И многое рассказала об их жизни. Виджей сильно хромал: в детстве он попал под машину, и у него что-то неправильно срослось. Из-за религии родители решительно противились их женитьбе. Ее родные были истовыми мусульманами, видными людьми на Маврикии и запретили ей выходить за индийца, а у Виджея – темными крестьянами, и они слышать не хотели о мусульманке. Может быть, дело облегчилось бы, если бы они завели детей, но они не могли. Может быть, они слишком обидели родителей, а без их благословения им не дано было родить. Но теперь у них была милая девочка, и они даже вспоминать не хотели о своих тяжелых семьях. Они сами будут семьей.

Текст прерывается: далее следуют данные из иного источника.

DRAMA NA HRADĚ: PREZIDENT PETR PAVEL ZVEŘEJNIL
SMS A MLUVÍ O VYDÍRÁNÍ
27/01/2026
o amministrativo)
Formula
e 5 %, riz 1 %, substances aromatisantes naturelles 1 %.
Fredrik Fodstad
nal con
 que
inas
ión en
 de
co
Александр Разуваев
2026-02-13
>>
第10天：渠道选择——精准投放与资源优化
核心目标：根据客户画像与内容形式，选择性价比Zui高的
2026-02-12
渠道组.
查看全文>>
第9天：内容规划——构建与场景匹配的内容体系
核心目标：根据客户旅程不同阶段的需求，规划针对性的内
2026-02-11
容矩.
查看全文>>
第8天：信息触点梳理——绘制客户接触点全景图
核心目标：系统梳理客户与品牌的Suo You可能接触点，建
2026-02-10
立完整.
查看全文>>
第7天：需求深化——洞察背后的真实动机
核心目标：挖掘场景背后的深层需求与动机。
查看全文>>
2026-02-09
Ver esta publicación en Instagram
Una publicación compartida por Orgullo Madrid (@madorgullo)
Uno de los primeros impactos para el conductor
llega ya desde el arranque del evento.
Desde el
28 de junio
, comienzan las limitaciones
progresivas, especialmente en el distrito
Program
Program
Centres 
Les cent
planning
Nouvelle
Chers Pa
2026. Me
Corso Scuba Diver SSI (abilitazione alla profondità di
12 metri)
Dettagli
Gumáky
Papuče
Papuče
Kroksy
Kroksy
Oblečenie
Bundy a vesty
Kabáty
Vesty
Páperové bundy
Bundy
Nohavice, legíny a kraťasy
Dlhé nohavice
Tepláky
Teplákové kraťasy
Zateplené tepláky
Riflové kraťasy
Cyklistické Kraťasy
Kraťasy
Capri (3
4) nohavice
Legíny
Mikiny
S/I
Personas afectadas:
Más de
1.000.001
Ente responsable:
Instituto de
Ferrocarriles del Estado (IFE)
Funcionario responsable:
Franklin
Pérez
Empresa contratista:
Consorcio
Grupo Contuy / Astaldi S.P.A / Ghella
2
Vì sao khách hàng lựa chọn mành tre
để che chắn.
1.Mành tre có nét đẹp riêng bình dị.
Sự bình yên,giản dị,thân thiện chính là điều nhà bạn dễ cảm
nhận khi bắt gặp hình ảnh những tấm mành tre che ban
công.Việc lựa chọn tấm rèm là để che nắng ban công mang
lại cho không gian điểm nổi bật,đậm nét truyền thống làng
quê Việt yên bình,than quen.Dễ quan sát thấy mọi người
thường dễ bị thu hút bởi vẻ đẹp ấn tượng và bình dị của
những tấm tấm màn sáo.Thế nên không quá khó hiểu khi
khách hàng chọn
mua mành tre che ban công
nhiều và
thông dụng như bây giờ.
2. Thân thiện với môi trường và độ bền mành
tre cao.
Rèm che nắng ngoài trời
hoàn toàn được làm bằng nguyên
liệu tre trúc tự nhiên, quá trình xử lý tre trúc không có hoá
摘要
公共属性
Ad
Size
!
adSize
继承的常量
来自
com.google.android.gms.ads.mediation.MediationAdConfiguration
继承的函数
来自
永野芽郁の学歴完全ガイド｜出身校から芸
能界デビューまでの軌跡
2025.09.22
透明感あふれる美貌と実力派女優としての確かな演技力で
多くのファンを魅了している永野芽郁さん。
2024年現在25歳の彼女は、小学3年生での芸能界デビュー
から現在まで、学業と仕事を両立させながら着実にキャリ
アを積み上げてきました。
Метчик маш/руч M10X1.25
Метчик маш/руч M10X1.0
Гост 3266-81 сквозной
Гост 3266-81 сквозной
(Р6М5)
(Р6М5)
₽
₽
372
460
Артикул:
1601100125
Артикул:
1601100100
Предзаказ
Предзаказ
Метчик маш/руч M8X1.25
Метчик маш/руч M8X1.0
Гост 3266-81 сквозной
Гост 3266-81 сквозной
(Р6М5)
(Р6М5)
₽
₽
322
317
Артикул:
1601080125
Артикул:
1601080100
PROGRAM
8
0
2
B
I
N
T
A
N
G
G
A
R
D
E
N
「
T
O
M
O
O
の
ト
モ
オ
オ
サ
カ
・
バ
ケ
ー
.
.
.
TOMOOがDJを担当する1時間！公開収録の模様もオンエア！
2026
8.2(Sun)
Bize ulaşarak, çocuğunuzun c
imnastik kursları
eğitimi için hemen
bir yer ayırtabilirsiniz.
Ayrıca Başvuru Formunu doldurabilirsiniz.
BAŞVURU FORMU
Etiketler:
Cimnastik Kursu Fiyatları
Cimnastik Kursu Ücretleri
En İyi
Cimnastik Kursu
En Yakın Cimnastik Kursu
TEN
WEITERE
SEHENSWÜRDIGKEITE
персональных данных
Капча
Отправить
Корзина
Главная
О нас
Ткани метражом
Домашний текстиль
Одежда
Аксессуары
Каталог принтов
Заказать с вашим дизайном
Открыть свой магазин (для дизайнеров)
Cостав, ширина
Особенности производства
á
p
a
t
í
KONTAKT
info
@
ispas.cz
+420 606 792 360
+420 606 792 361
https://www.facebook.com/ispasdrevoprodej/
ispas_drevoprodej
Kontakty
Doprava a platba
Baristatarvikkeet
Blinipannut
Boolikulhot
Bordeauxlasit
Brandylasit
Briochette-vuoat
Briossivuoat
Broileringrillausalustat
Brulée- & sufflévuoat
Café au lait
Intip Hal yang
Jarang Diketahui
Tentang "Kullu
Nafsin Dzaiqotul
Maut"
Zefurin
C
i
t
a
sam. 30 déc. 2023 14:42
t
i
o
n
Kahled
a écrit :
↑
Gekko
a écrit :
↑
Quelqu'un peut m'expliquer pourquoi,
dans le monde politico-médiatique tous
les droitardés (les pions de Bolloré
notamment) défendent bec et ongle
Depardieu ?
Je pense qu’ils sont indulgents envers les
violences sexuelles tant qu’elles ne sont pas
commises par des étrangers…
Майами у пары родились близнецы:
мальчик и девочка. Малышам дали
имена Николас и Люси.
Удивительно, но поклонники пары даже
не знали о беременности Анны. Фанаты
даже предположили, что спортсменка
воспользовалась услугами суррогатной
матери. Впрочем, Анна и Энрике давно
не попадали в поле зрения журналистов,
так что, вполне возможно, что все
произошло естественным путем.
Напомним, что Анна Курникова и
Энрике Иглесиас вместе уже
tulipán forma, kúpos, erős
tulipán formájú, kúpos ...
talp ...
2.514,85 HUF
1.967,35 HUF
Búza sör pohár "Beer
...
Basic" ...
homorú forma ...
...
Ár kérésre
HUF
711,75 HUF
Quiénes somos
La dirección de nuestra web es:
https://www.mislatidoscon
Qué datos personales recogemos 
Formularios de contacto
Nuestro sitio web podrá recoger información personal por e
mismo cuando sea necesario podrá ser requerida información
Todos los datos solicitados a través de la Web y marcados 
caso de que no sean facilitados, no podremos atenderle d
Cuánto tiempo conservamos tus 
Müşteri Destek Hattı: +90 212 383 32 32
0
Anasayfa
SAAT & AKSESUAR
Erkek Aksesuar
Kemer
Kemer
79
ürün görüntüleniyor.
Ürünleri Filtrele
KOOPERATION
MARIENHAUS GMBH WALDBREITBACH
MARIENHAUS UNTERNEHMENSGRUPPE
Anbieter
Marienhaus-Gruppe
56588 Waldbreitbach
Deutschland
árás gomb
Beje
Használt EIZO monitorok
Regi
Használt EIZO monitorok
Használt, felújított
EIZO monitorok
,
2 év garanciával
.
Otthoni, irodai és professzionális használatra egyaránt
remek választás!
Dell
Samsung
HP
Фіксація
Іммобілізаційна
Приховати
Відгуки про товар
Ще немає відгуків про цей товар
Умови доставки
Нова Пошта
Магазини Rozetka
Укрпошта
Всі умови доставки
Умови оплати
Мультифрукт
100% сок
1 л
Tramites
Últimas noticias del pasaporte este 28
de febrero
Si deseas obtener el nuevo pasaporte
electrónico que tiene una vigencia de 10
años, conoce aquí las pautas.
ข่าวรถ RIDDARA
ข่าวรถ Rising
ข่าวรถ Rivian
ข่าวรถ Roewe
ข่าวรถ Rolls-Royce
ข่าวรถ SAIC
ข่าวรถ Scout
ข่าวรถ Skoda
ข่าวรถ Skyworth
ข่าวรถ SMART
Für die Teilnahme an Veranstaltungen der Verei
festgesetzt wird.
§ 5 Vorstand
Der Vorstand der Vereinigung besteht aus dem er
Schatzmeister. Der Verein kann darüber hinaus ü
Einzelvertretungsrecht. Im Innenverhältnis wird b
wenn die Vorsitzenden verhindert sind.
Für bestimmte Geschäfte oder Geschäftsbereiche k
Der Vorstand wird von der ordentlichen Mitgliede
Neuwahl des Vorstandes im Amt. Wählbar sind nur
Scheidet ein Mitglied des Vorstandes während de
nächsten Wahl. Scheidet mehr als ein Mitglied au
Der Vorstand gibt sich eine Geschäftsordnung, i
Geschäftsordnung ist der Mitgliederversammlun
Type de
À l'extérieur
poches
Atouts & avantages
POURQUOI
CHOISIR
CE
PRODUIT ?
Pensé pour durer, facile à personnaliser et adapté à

Такова была история Феруз, и Мариам рассказала ее своим детям. Рассказала не всё – не о том, как поломалась жизнь и она навсегда потеряла Феруз и Виджея. Она не знала, как говорить о некоторых вещах с детьми, еще не взрослыми. Историю свою она заканчивала рассказом об их отце. Он был тогда матросом, приехал в Эксетер повидаться с другом. Когда познакомился с Мариам, устроился на работу, чтобы быть поближе к ней, но Феруз и Виджей его невзлюбили, и они решили сбежать. «Yallah, давай уедем отсюда», – так он ей сказал. Такова история их любви. Так она ее рассказала. Они встретились и сбежали, и больше он не возвращался в море. Детям понравились эти слова: «Yallah, давай уедем отсюда», – и они иногда говорили так в шутку.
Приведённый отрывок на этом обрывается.